High-throughput and deep plasma proteomics allows the classification of cancer types

Plasma proteomics is challenging with the 22 most abundant proteins constituting more than 99% of the total protein content, limiting the detection of less abundant proteins using discovery mass spectrometry–based proteomics. To address this limitation, workflows based on protein corona formation have emerged as a strong method to dig deeper into the proteome. Plasma proteins upon exposure to particles forms a layer around it, known as protein corona, leading to a reduction in dynamic range and enabling of detection of lesser abundant proteins. Here, we introduce an enrichment workflow that allows for robust, quantitative and deep enrichment of low-abundant plasma proteins, termed P2 Plasma Enrichment System. We applied this workflow to a cohort of 62 plasma samples from 4 cancers and 36 healthy patients to discover classification biomarkers.

We developed and optimized the P2 Plasma Enrichment System starting from 100µL of plasma followed by tryptic digestion. All samples were analyzed using a 17min analytical gradient and data independent acquisition on a timsTOF HT (Bruker). Data analysis was performed using Spectronaut 19 (Biognosys) using directDIA. From a reference pool plasma, we achieved a proteome depth of 6324 proteins. The enrichment factor is up to 10x the one of neat plasma and 2x compared to an optimized enrichment based on MagReSyn SAX-beads (Mag-Net protocol). Our experimental conditions allow for robust protein corona formation leading to high workflow reproducibility with coefficient of variation on protein level of 6.7% in median, 5498 proteins with a CV <20%. To evaluate quantitative performance of our workflow we performed a controlled quantitative experiment (CQE) based on human plasma spiked with known amounts of chicken plasma (1:9). The mixture of plasma of different species shows the conservation of relative protein quantities, demonstrates its suitable for quantitative plasma proteomics.

We applied the enrichment workflow to 62 plasma samples from 4 cancers type (Breast n= 15; Colon Cancer n=19, Lung n=13 and Prostate n=15) and 36 healthy patients. We identified cumulatively 6979 protein groups in the study and 5498 protein groups on average per sample with a gradient of 17min.

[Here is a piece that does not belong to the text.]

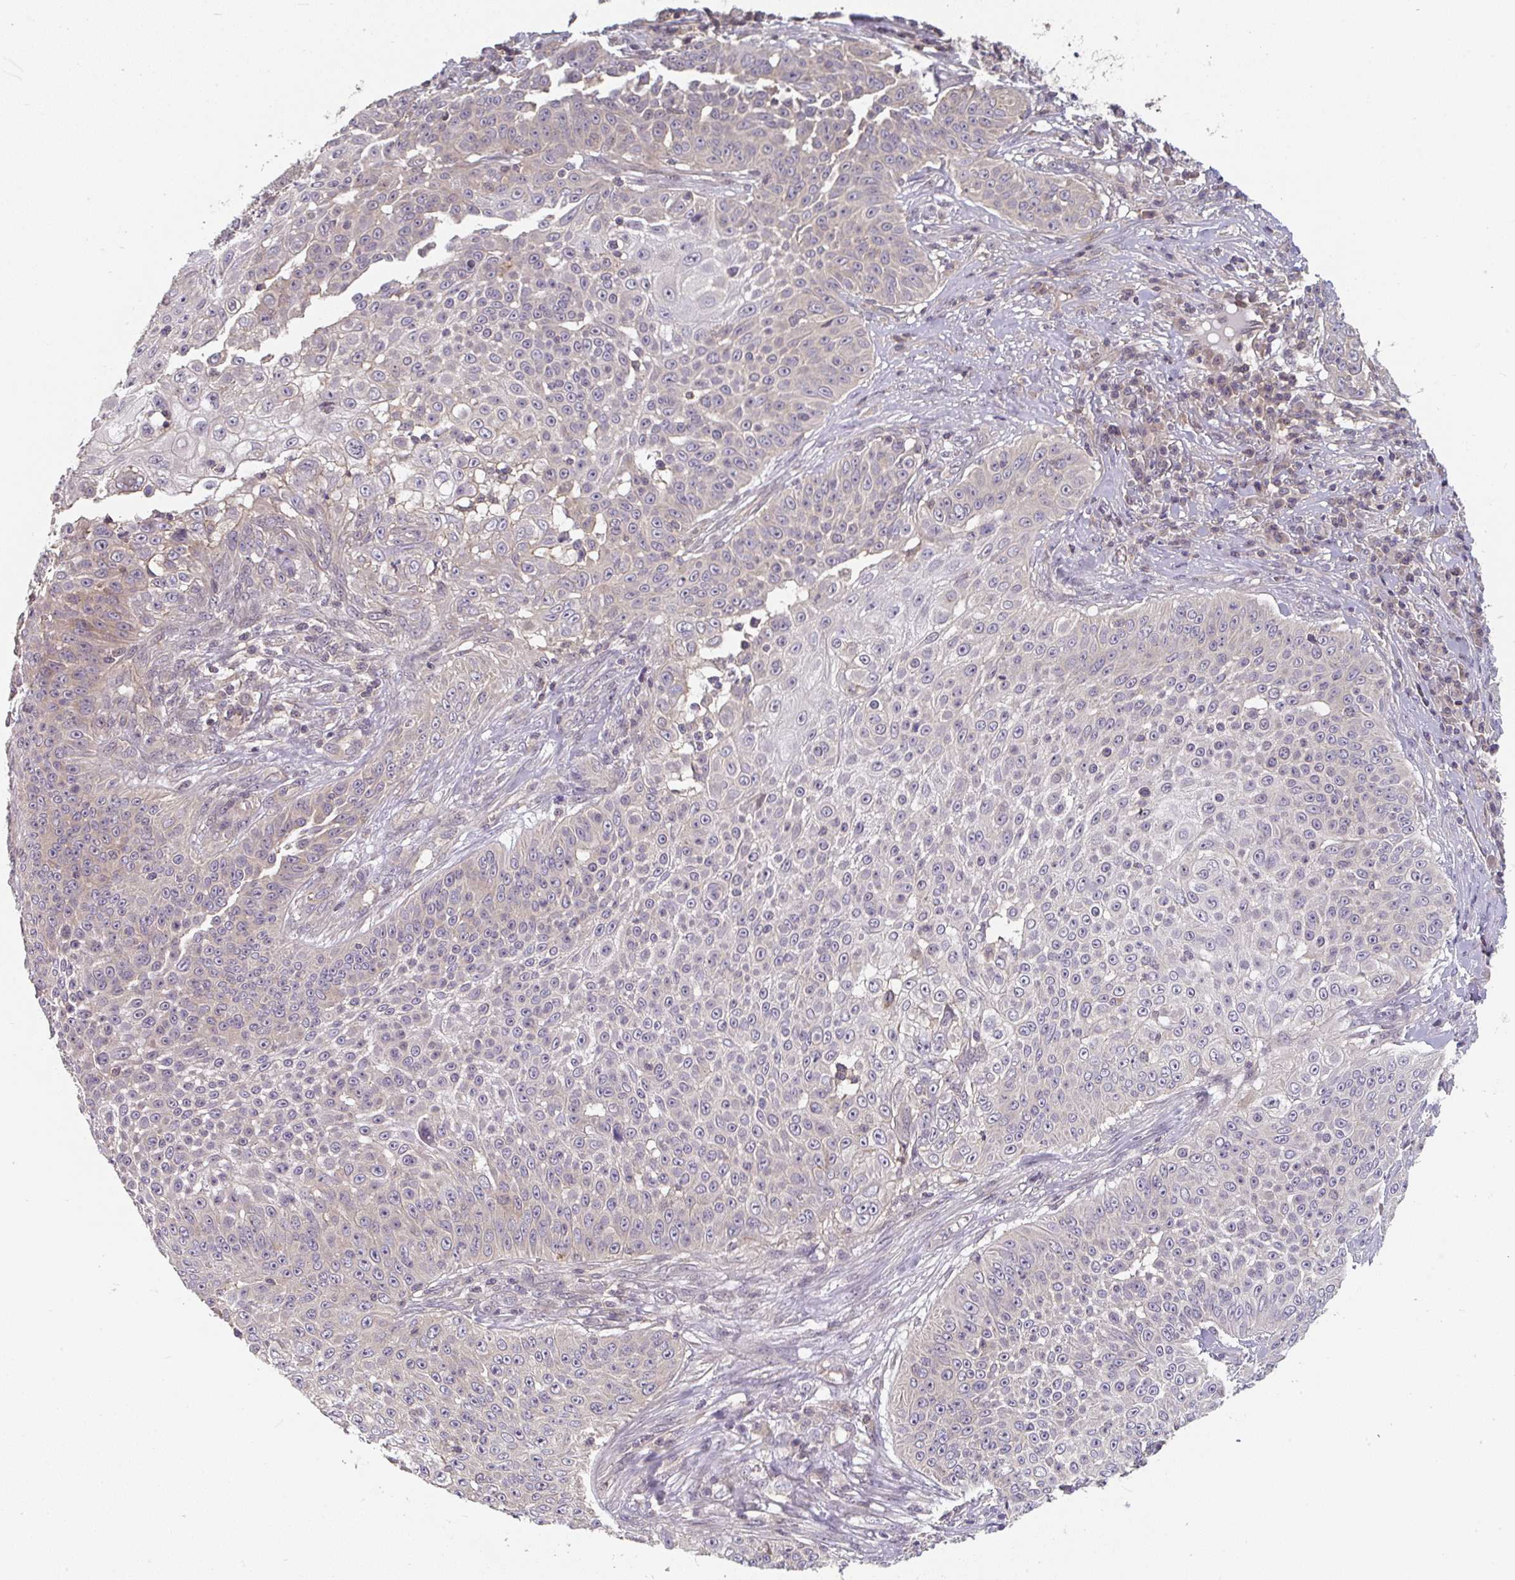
{"staining": {"intensity": "negative", "quantity": "none", "location": "none"}, "tissue": "skin cancer", "cell_type": "Tumor cells", "image_type": "cancer", "snomed": [{"axis": "morphology", "description": "Squamous cell carcinoma, NOS"}, {"axis": "topography", "description": "Skin"}], "caption": "An immunohistochemistry micrograph of squamous cell carcinoma (skin) is shown. There is no staining in tumor cells of squamous cell carcinoma (skin).", "gene": "RANGRF", "patient": {"sex": "male", "age": 24}}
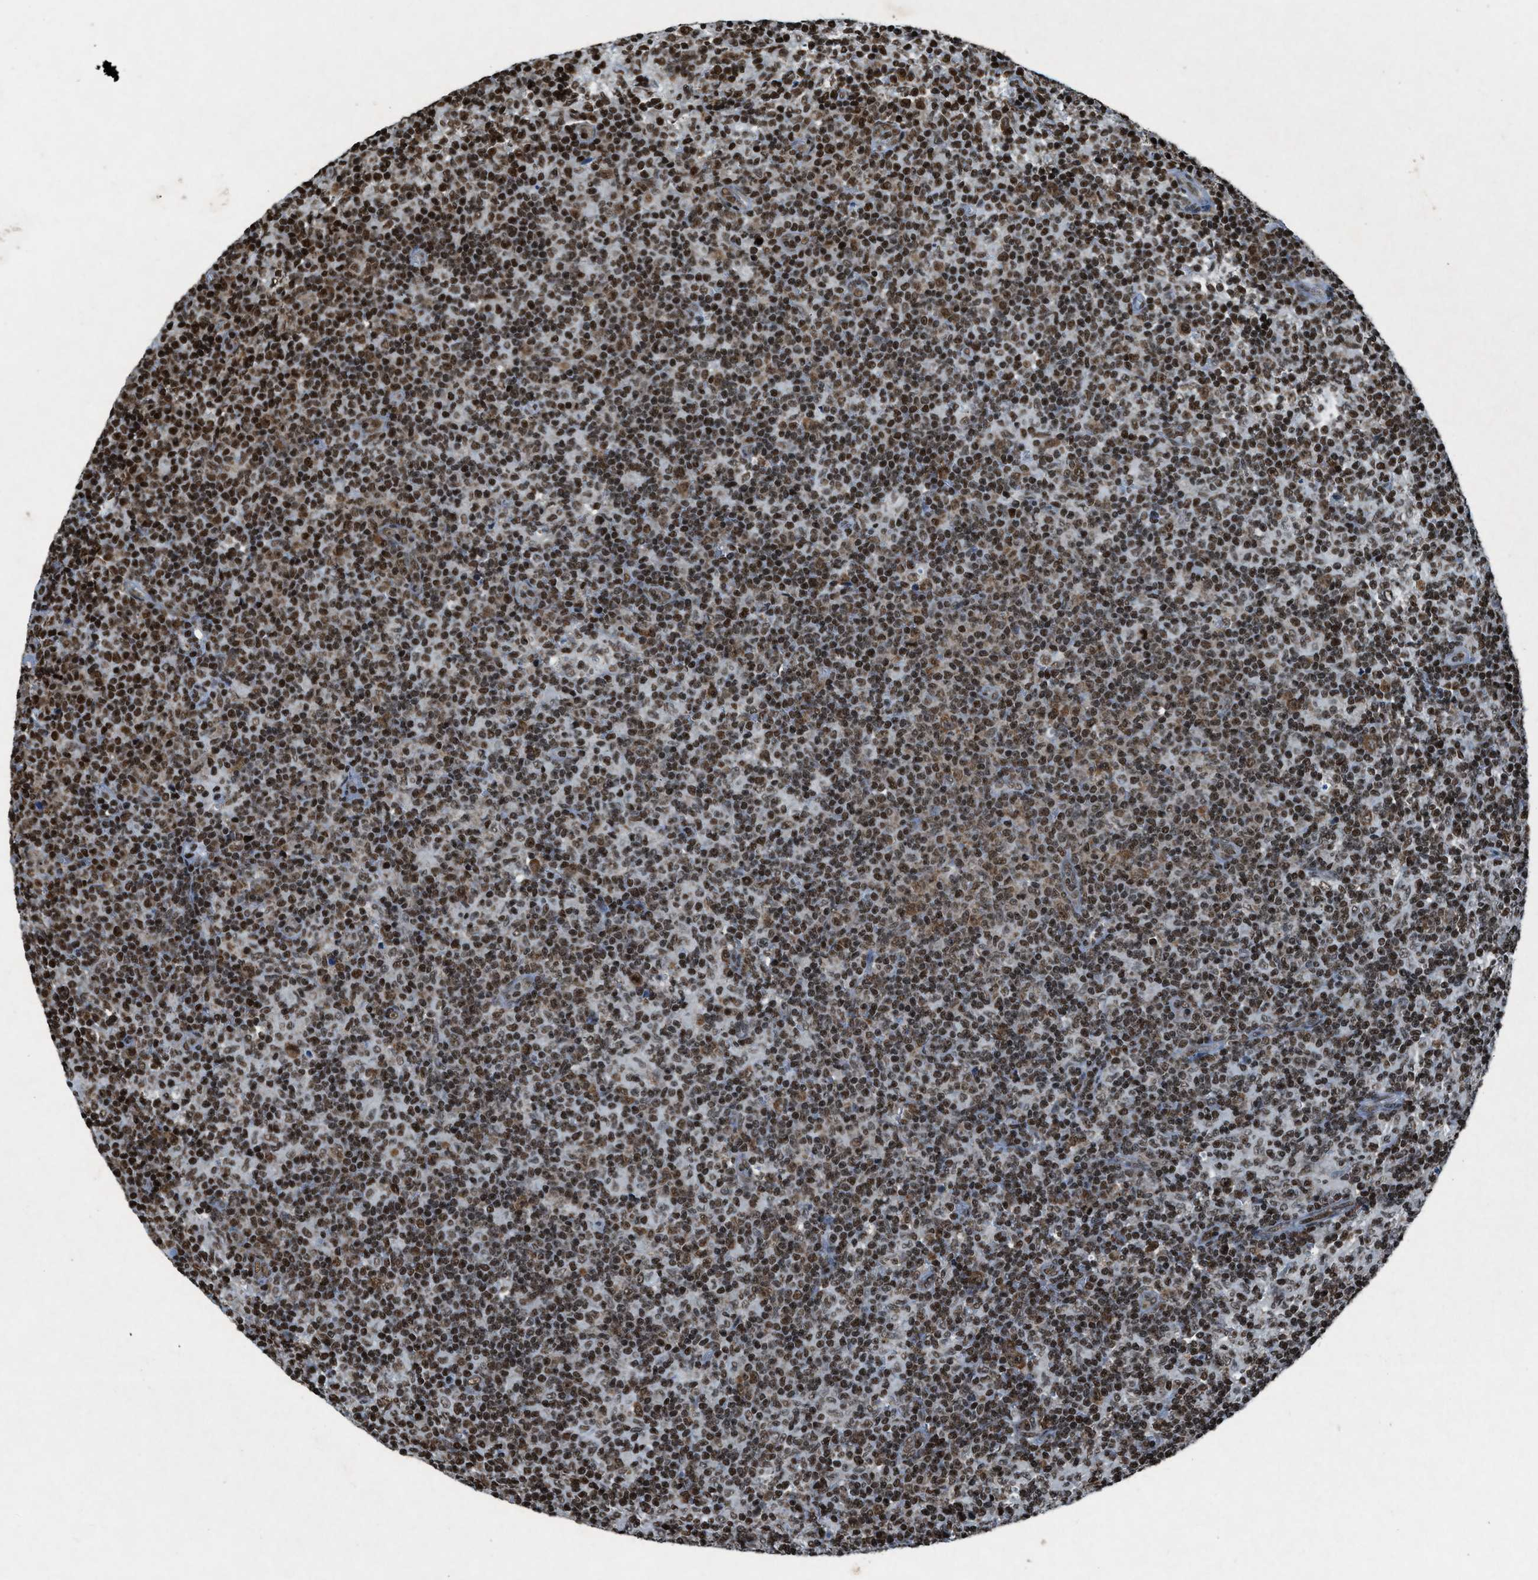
{"staining": {"intensity": "strong", "quantity": ">75%", "location": "nuclear"}, "tissue": "lymph node", "cell_type": "Germinal center cells", "image_type": "normal", "snomed": [{"axis": "morphology", "description": "Normal tissue, NOS"}, {"axis": "morphology", "description": "Inflammation, NOS"}, {"axis": "topography", "description": "Lymph node"}], "caption": "Immunohistochemical staining of benign human lymph node reveals strong nuclear protein positivity in approximately >75% of germinal center cells. (DAB (3,3'-diaminobenzidine) IHC with brightfield microscopy, high magnification).", "gene": "NXF1", "patient": {"sex": "male", "age": 55}}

We probed the 4 cancer cohort for classification of the plasma specimen into the cancer types and healthy. Therefore, an analysis pipeline was developed consisting of an ANOVA analysis with filtering by adjusted p-value <0.05. Next, correlating features were removed (R2 < 0.7), finally a s-PLSDA model was trained on 70% of the data (with 10-fold cross validation). The model was tested for classification accuracy on the 30% hold out data and was found to be 92% on average for 10 repeats of the analysis pipeline.

Taken together, the optimized plasma proteomic workflow showcased a powerful way to profile plasma biomarkers. The ease of automating and scaling up such an approach could enable a broader application to other indications and biofluids.